Rewrite the text of each of the records below with "amenities" changed to "features", leaving everything else as it is.

++++++++

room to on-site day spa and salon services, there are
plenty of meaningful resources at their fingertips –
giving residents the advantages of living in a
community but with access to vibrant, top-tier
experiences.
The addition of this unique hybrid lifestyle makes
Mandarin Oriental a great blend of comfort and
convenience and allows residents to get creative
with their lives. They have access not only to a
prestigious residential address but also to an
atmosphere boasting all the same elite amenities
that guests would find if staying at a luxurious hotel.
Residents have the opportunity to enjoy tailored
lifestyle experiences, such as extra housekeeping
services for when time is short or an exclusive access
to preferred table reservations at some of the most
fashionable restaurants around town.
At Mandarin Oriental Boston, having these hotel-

++++++++

#### Completed exercise
room to on-site day spa and salon services, there are
plenty of meaningful resources at their fingertips –
giving residents the advantages of living in a
community but with access to vibrant, top-tier
experiences.
The addition of this unique hybrid lifestyle makes
Mandarin Oriental a great blend of comfort and
convenience and allows residents to get creative
with their lives. They have access not only to a
prestigious residential address but also to an
atmosphere boasting all the same elite features
that guests would find if staying at a luxurious hotel.
Residents have the opportunity to enjoy tailored
lifestyle experiences, such as extra housekeeping
services for when time is short or an exclusive access
to preferred table reservations at some of the most
fashionable restaurants around town.
At Mandarin Oriental Boston, having these hotel-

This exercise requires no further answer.